Show each line from the records below in which the word "Ulltickeporing" occurs.

BEGIN DATA UNDER STUDY

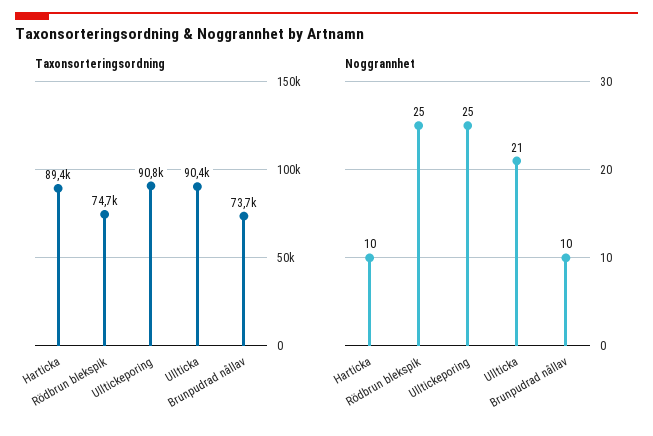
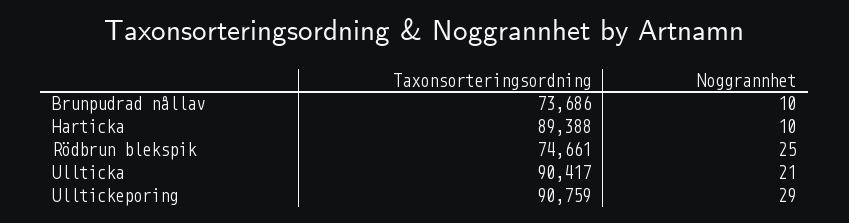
  {
    "Taxonsorteringsordning": {
      "Harticka": 89388,
      "Rödbrun blekspik": 74661,
      "Ulltickeporing": 90759,
      "Ullticka": 90417,
      "Brunpudrad nållav": 73686
    },
    "Noggrannhet": {
      "Harticka": 10,
      "Rödbrun blekspik": 25,
-     "Ulltickeporing": 25,
+     "Ulltickeporing": 29,
      "Ullticka": 21,
      "Brunpudrad nållav": 10
    }
  }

END DATA UNDER STUDY

> FINAL ANSWER:
      "Ulltickeporing": 90759,
-     "Ulltickeporing": 25,
+     "Ulltickeporing": 29,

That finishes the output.